PL: Yeah, I think when Steve actually joined the band it was quite late, the actual recordings were underway, so he is a very gifted songwriter and, you know, at that point the songs were already picked we had 22 and whittled them down to 14. So there was not any scope for Steve to actually write at that point, so that is still an unexplored venture for Eden’s Curse, one I am very excited about because he is such a great writer, as I mentioned and it will be interesting to see where that leads to. We have all known Steve for years he is a good friend of the band, for us it was a very natural process to go to Steve, he had just split up from Powerquest and was scratching his head about his next musical manoeuvre too, so for both of us it could not have worked out better. Of course he comes from a power metal kind of background but I hear also touches of Mark Stanway from Magnum or maybe someone like Geoff Downes from Asia in his playing as well and of course it really does add a different texture and element. I think Ferdy Doernberg was more of a traditional blues based player, Alessandro Del Vecchio was a very classic rock player and Steve brings a completely different side of the keyboards which is quite electronic, quite modern and I think it is great, it is real nice to get that mix, he can jump in between the styles that the other two guys do and some of his soloing is really top dollar. So I totally agree with you, it really added a new element to it, it is very fresh, it is very modern and exciting and it will be interesting to see what he comes up with when we are writing from scratch.

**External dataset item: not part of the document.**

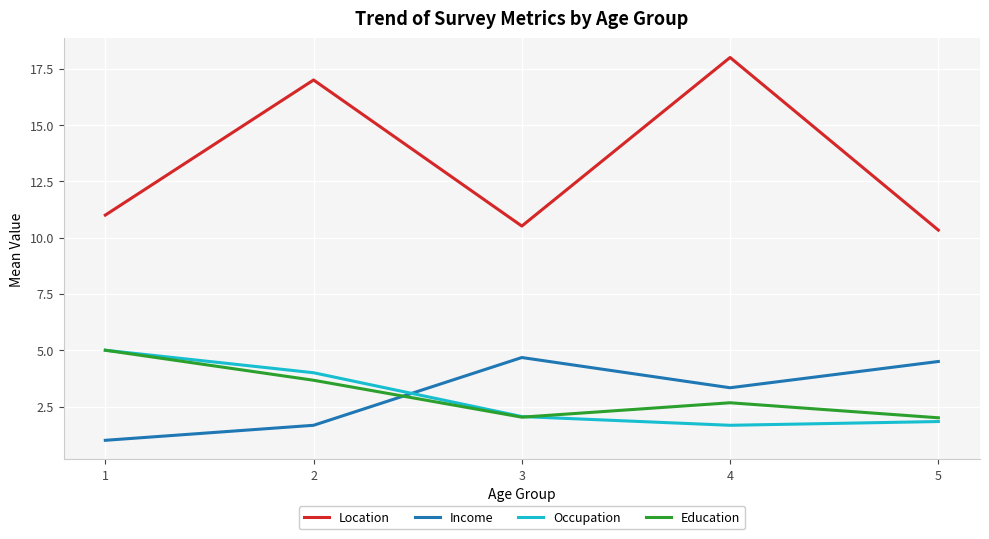

Between 2 and 5, which series saw the biggest shift?

Location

RM: So what happened to Alessandro Del Vecchio, did he lose interest in Eden’s Curse or was he simply to busy with other projects to put time into the band, why did he leave?

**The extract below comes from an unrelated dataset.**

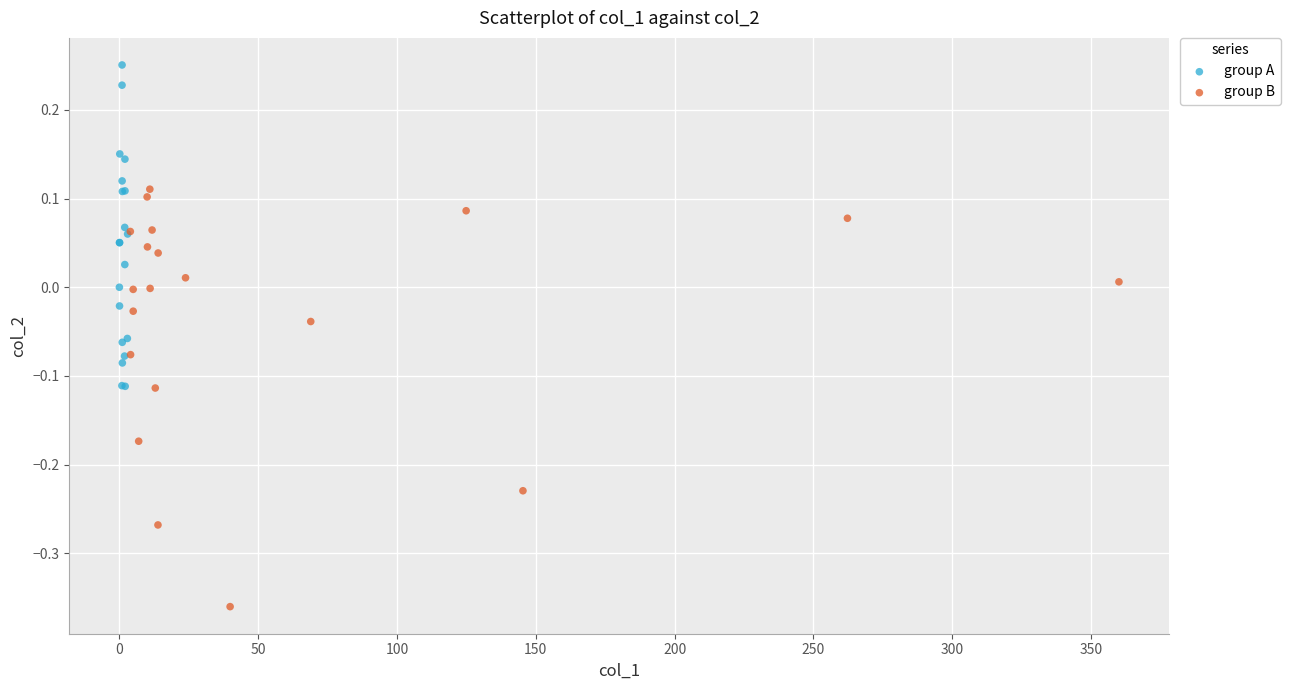

Which series contains the highest Y value?

group A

PL: Yeah actually it was the latter. In fact his departing the band was the one true success story because he has pretty much become Frontiers Records in-house producer now, so when he was doing the Fergie Frederiksen record it was at the time when we were just in the middle of writing the new Eden’s Curse album and he was so busy with all these productions he never got a chance to submit material and I know that he wanted to have some kind of co-writing sessions with the pair of us and some of the other guys as well and really Alessandro just ran out of time. At that point him and Fergie travelled up to Nepal’s to meet Serafino and the team at Frontiers and Al was telling me when he came back that Serafino had a diary that showed the next 12 albums that he was going to be doing over a 2 year period. So he at that point pretty much said “You guys deserve to have somebody who’s complete focus is on Eden’s Curse and unfortunately I cannot do that, this is my job and it has always been a dream of mine to work with all these artist”, so I think in all honesty we saw it coming and we were so delighted for him because he is a lovely guy, super talented musician and he deserves all the success that is coming his way.
RM: Again, congratulations on the release of the new record Symphony Of Sin. On behalf of everyone at Full Throttle Rock I would like to wish you all the best and continued success for the future.
PL: Thank you very much Rock Man, we really appreciate your support, you have supported the band for a long time and we are forever in your debt.
Eden’s Curse – Symphony Of Sin is available through AFM Records.